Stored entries
====

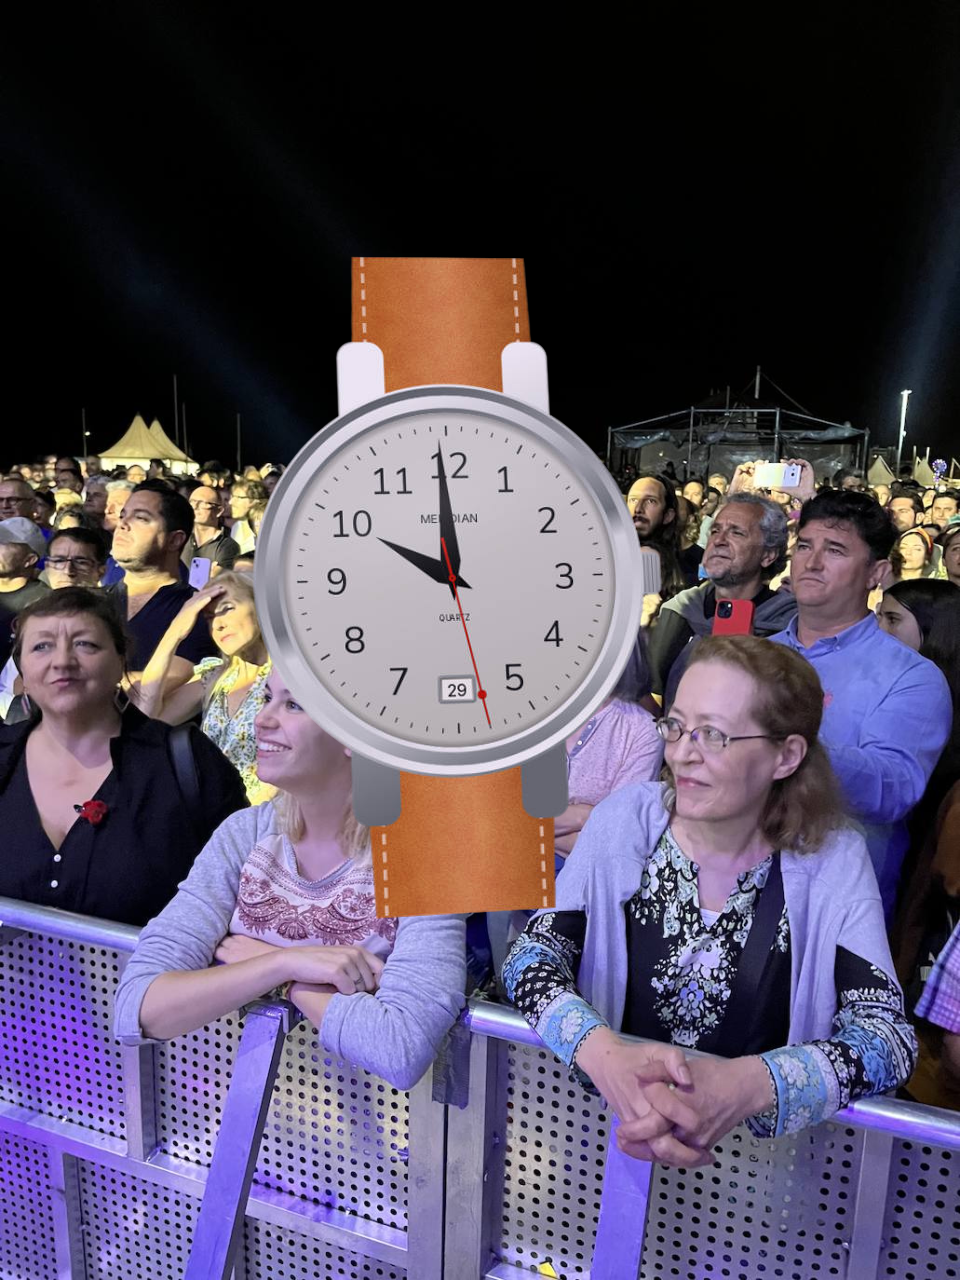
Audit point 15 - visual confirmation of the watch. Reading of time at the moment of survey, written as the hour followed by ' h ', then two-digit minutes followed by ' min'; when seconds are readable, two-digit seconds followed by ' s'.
9 h 59 min 28 s
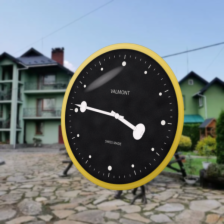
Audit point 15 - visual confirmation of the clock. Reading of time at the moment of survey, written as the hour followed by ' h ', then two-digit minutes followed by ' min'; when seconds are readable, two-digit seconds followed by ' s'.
3 h 46 min
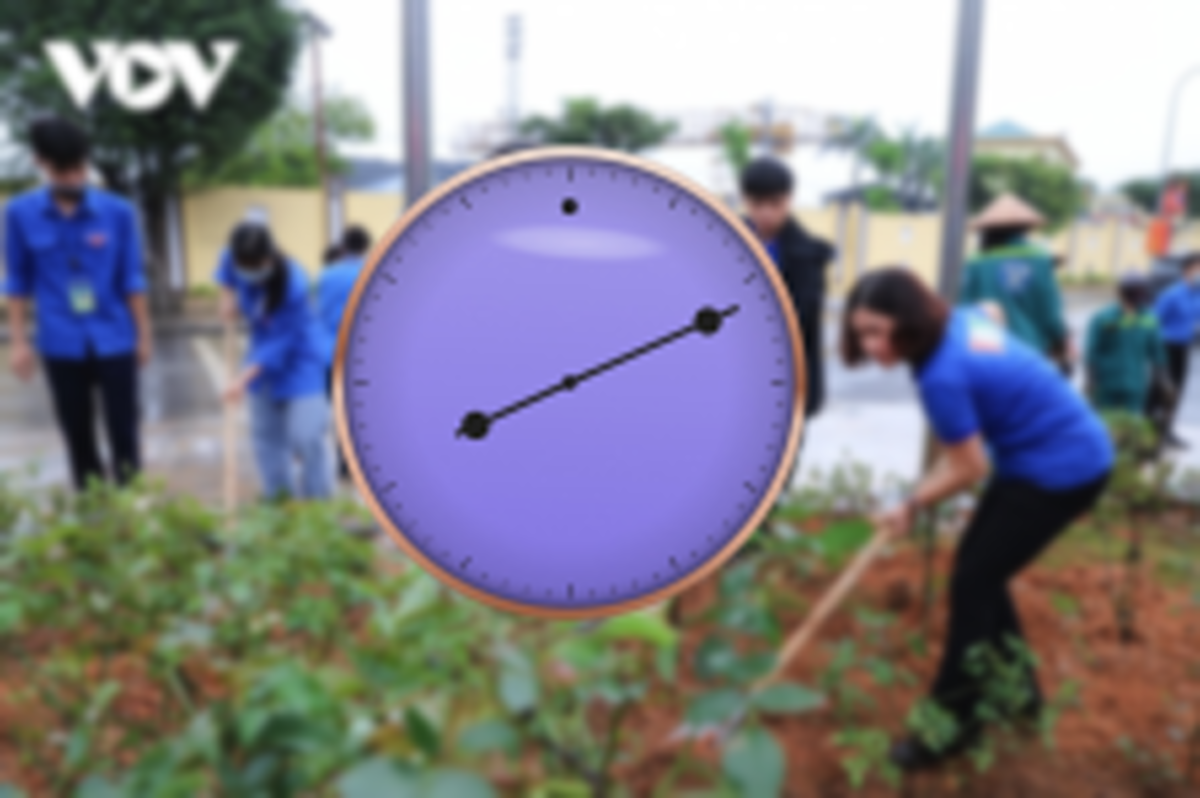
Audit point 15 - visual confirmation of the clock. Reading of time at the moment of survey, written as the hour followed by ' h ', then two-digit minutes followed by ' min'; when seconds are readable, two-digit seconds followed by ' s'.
8 h 11 min
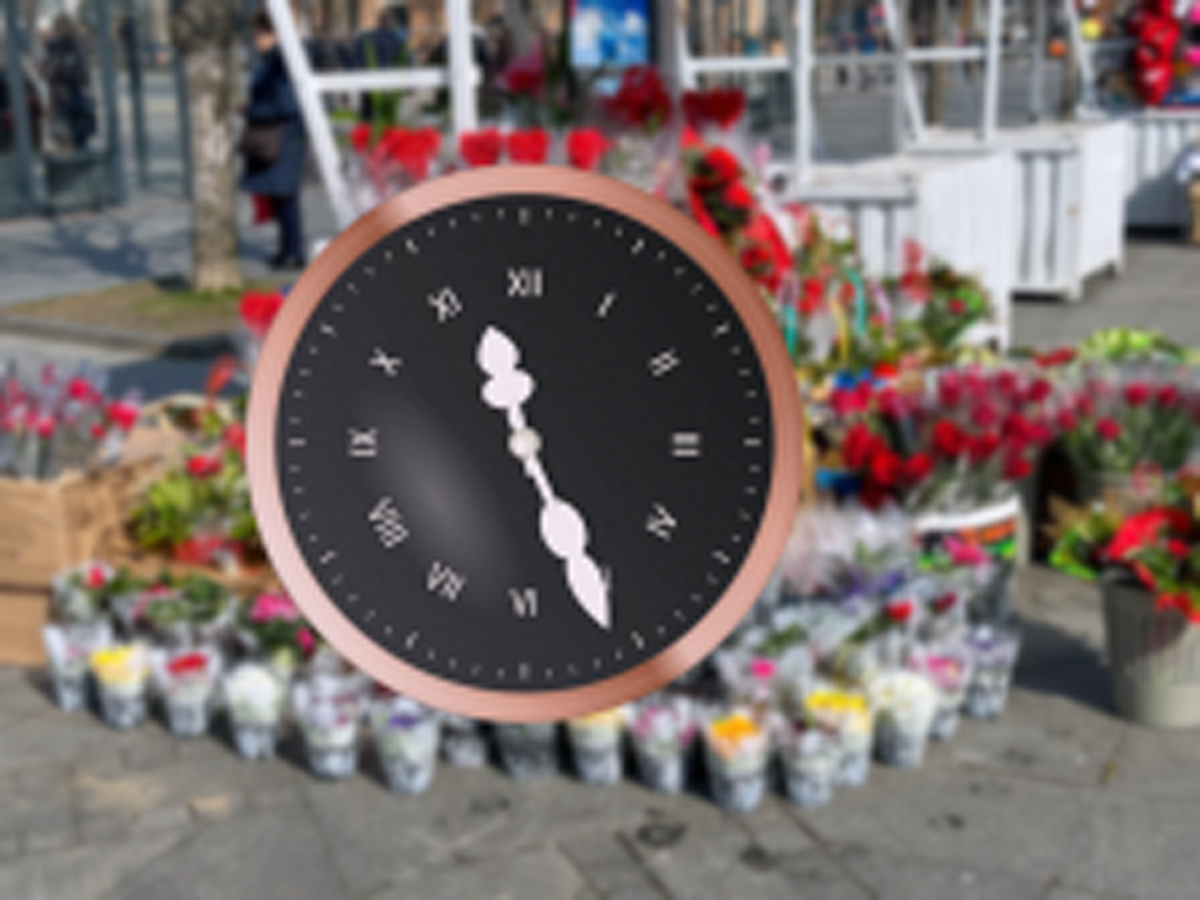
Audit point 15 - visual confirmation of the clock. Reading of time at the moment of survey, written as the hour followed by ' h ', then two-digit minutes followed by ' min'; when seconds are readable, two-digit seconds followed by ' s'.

====

- [EXERCISE OBJECTIVE]
Present the records as a numbered list with no blank lines, beginning at the start of the records and stopping after the line that contains "9 h 59 min 28 s". Leave the pictures out of the answer.

- [SOLUTION]
1. Audit point 15 - visual confirmation of the watch. Reading of time at the moment of survey, written as the hour followed by ' h ', then two-digit minutes followed by ' min'; when seconds are readable, two-digit seconds followed by ' s'.
2. 9 h 59 min 28 s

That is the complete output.